Top of Provided entries

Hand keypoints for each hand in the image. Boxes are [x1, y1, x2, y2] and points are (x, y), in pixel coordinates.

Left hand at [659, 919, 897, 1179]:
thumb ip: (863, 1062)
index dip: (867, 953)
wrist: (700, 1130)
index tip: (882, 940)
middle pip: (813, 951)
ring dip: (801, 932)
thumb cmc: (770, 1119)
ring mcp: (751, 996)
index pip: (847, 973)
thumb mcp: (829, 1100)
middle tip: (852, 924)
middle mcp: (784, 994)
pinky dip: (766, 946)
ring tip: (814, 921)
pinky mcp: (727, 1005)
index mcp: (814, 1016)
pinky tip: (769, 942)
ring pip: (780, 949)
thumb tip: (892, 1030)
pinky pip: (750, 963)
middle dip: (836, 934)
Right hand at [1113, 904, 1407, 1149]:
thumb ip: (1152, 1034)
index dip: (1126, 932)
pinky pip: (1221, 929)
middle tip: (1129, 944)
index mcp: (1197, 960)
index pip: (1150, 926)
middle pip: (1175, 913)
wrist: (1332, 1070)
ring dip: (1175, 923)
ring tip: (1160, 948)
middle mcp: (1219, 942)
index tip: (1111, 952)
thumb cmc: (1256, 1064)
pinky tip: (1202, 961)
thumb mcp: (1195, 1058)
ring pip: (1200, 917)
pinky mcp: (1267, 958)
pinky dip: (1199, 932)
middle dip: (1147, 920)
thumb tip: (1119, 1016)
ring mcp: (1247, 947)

Bottom of Provided entries

*Task directions:* Each line above with the word "index" needs to be copied.

*Answer to this task:*
index dip: (867, 953)
index tip: (882, 940)
index pip: (847, 973)
index mcp: (814, 1016)
index dip: (1126, 932)
index mcp: (1197, 960)
index pip: (1150, 926)
index tip: (1111, 952)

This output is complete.